Momentum and Maturity in the Emerging Exporter Landscape
Taken together, these 20 economies illustrate the multi-regional character of the new global sourcing geography. Some economies, such as Mexico, Vietnam, India and Poland, already operate at substantial scale within established production networks. Others remain earlier-stage industrial exporters but are expanding rapidly as new manufacturing platforms.
For procurement managers, the key consideration is not simply growth, but the combination of export scale, sectoral specialisation and integration into major demand markets. The final layer of evaluation, therefore, is logistics and supply chain capabilities, which determine whether export growth can translate into reliable sourcing capacity at scale.

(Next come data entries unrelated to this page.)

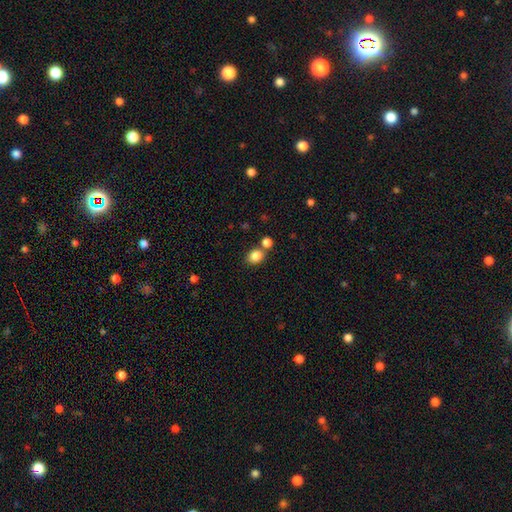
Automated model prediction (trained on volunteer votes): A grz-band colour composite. It shows a smooth galaxy with no disk features (85%) that is round (56%). Merging: none (65%).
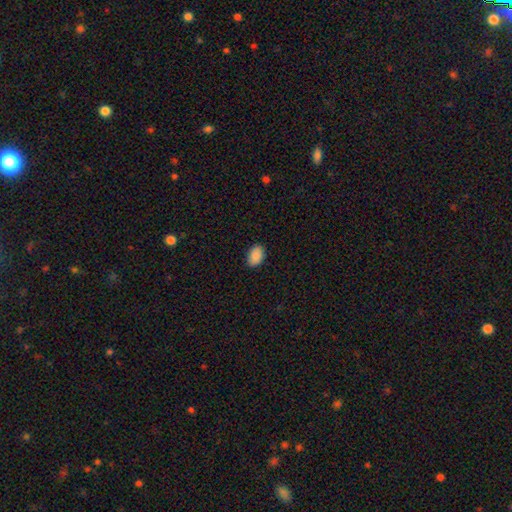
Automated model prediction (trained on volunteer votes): smooth_or_featured: smooth (p=0.89) [alt: star or artifact p=0.07]
how_rounded: in between (p=0.84) [alt: round p=0.15]
merging: none (p=0.87) [alt: minor disturbance p=0.10]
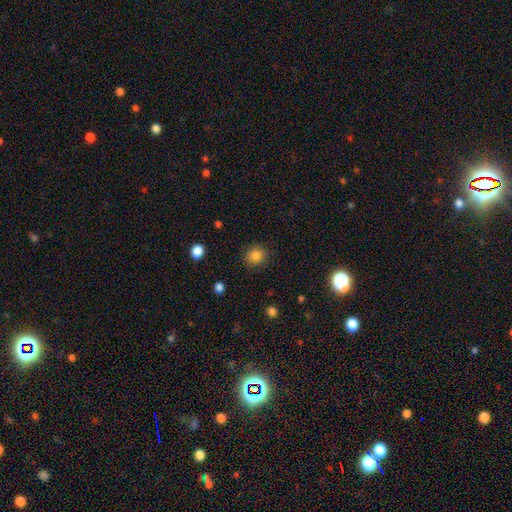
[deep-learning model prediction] This appears to be a smooth galaxy with no disk features (82%) that is round (83%). Merging: none (89%).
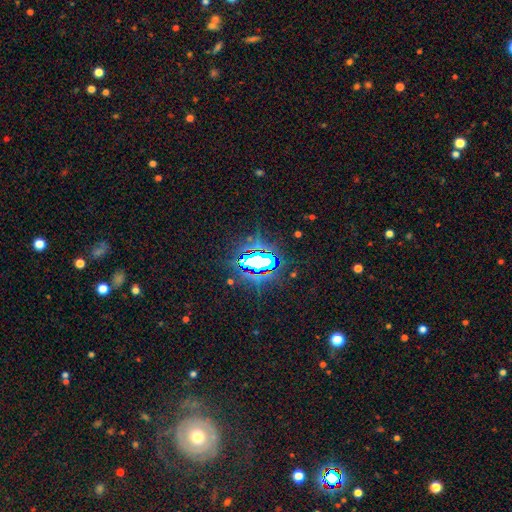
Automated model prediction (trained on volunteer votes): Morphology: type=star or artifact (78%).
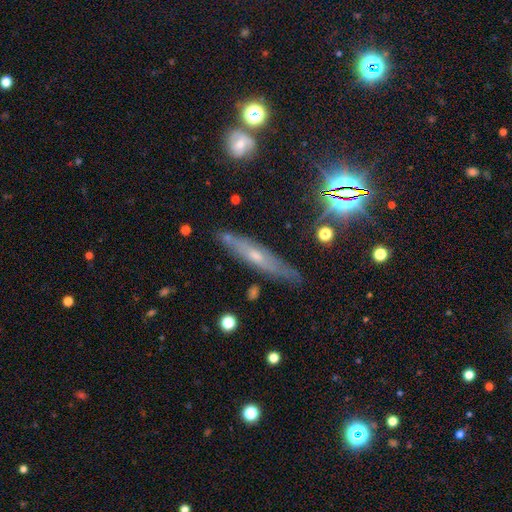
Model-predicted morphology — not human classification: Smooth or featured? featured or disk (59%)
Edge-on disk? yes (77%)
Merging? none (79%)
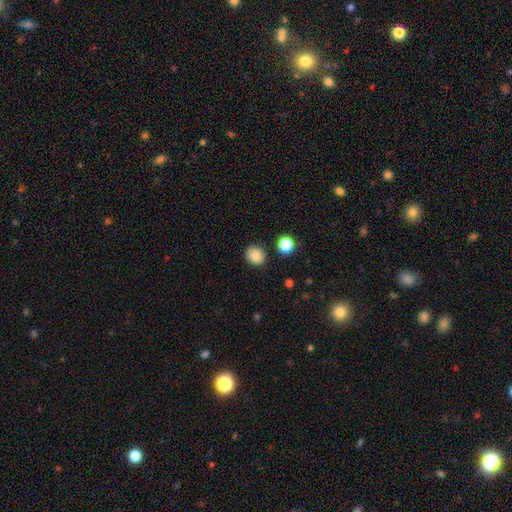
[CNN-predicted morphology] Smooth or featured? smooth (85%)
How rounded? round (68%)
Merging? none (84%)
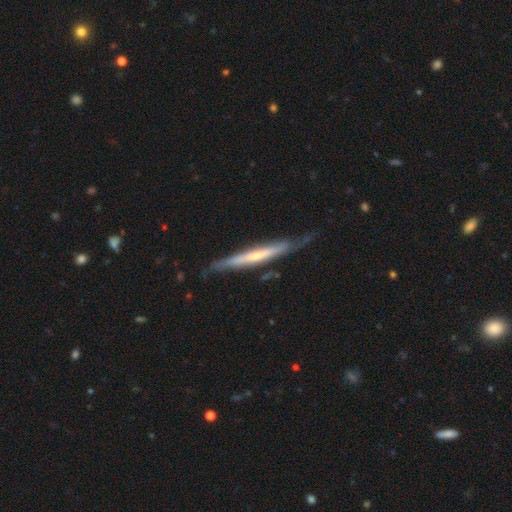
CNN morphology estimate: This is likely a featured or disk galaxy (66%). It is clearly viewed edge-on (90%). Edge-on bulge: possibly none (54%). Merging: likely none (71%).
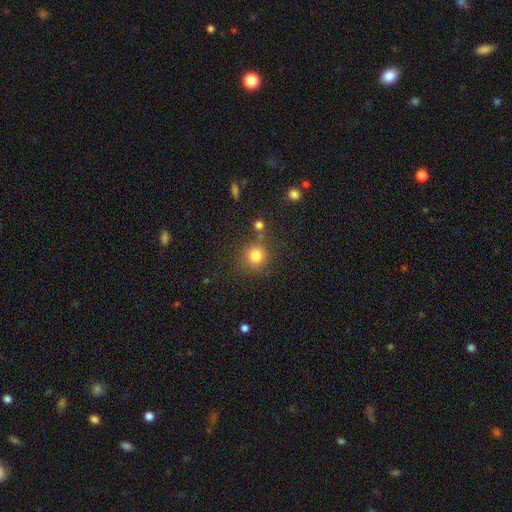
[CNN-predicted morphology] smooth-or-featured: smooth: 81% | star or artifact: 13% | featured or disk: 6%
  how-rounded: round: 91% | in between: 8% | cigar-shaped: 1%
  merging: none: 75% | minor disturbance: 11% | merger: 9% | major disturbance: 5%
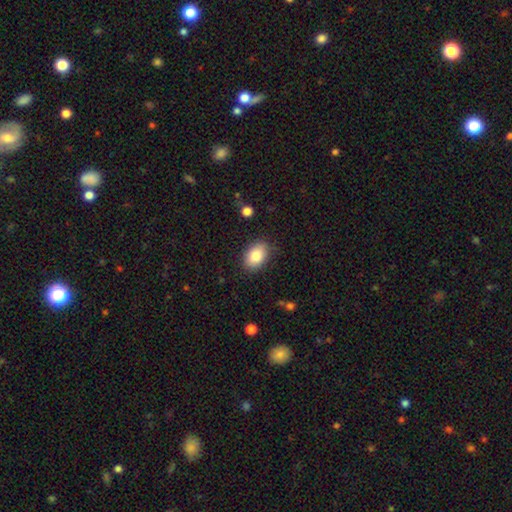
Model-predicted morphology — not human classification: Overall: smooth (83%). How rounded: in between (85%). Merging: none (85%).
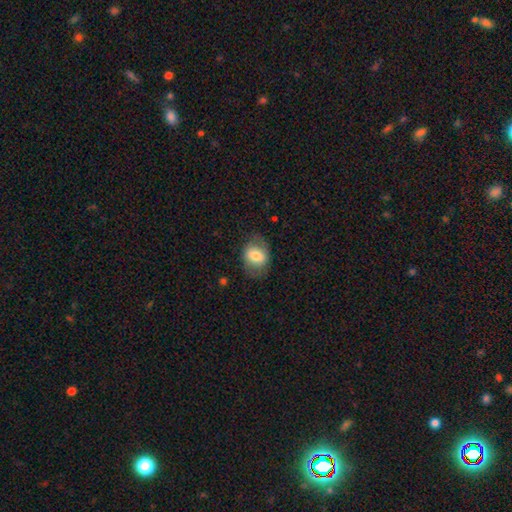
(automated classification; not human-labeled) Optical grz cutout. It shows a smooth galaxy with no disk features (69%) that is in between round and cigar-shaped (62%). Merging: none (71%).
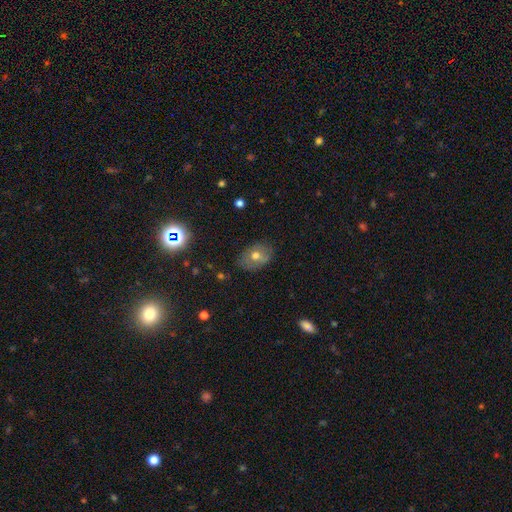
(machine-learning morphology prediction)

Logistics & Supply Chain Capabilities Across Emerging Market Exporters
The World Bank’s Logistics Performance Index (LPI) benchmarks the efficiency and reliability of cross-border supply chains across 139 economies. Countries are scored from 1 to 5 across six operational dimensions: customs efficiency, infrastructure quality, ease of arranging international shipments, logistics competence, tracking and tracing and delivery timeliness. Higher scores and lower rank numbers indicate stronger logistics systems.
Across the 18 emerging-market industrial exporters with available data (Morocco and Pakistan are excluded due to missing LPI data), logistics performance varies significantly, ranging from near advanced-economy execution standards to systems that remain structurally constrained.
High-Performing Logistics Platforms
At the top of the group, South Africa ranks 19th globally with an LPI score of 3.7, the strongest logistics performance among the emerging exporters in this analysis. The country performs particularly well in logistics competence (3.8) and timeliness (3.8), reinforcing its role as a regional logistics gateway for Southern Africa.
Malaysia and Poland follow closely, both ranking 26th globally with scores of 3.6. Malaysia benefits from strong international shipments performance (ranked 8th globally) and solid logistics competence (3.7), supporting its role as a major semiconductor and electronics export platform. Poland combines EU-integrated infrastructure (score 3.5) with strong timeliness (3.8), reflecting its deep integration within European industrial supply chains.
These economies demonstrate that sustained export growth can be reinforced by institutionally mature logistics systems and infrastructure depth.
Fully Operational Emerging Logistics Systems
A second group operates within solid but mid-tier logistics performance bands. Thailand (rank 34, score 3.5) maintains strong infrastructure (3.7) and competitive performance in international shipments. India, Saudi Arabia and Türkiye (all ranked 38, with a score of 3.4) form a cluster of large industrial exporters with broadly functional logistics systems. However, customs efficiency and infrastructure remain areas for improvement.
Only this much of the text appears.